The implications for agriculture are profound. Leading-edge farmers will likely become far more experimental because they will be able to prove theories and put them into practice very quickly. Harford expects farm size to grow significantly -- and yield monitoring to make it possible to handle far more variables than in the past. Farms already have been growing, from a national average of about 350 acres in 1967 to 500 acres in 1994, but Harford says he wouldn't be surprised to see consolidation proceed much faster over the next 20 years.
On a deeper level, Harford suspects yield monitoring might help change the basic paradigm of farming to one in which farmers adapt to the soil instead of forcing the soil to adapt to them. He makes his point by pulling out a map: "We have these drainage pipes running under the fields. Sometimes the soil settles down between them, making parallel rills. They're annoying to run over, so last year I trimmed them down. And yield went down. Right there."
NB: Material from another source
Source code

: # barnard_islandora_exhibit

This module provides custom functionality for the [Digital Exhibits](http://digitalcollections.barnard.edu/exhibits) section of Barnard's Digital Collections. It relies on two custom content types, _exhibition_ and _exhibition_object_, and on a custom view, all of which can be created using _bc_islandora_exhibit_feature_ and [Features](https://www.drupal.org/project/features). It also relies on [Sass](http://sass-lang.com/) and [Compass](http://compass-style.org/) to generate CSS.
That was not a big surprise to Harford; he likes to point out that corn did not evolve in a world in which the ground was being plowed up every year. He thinks soil is more usefully seen as a biological tissue, organized around common systems and networks of exchange and circulation, than an inorganic commodity that can be torn up and ripped apart. But the issue has caused some debate among farmers. Now Harford has the numbers.
Every technology has its dark side, and yield monitoring also raises the possibility that crop farming might end up where poultry farming is now: so rationalized and controlled that it can be done by 9-to-5 corporate employees or even by robots. That won't necessarily happen, but it's possible that Harford has picked up a tool that eventually will leave no room in agriculture for a person of his skills and intelligence. It's a gamble; it's an unknown; but, of course, if Harford were afraid of unknowns, he would never have become a farmer in the first place.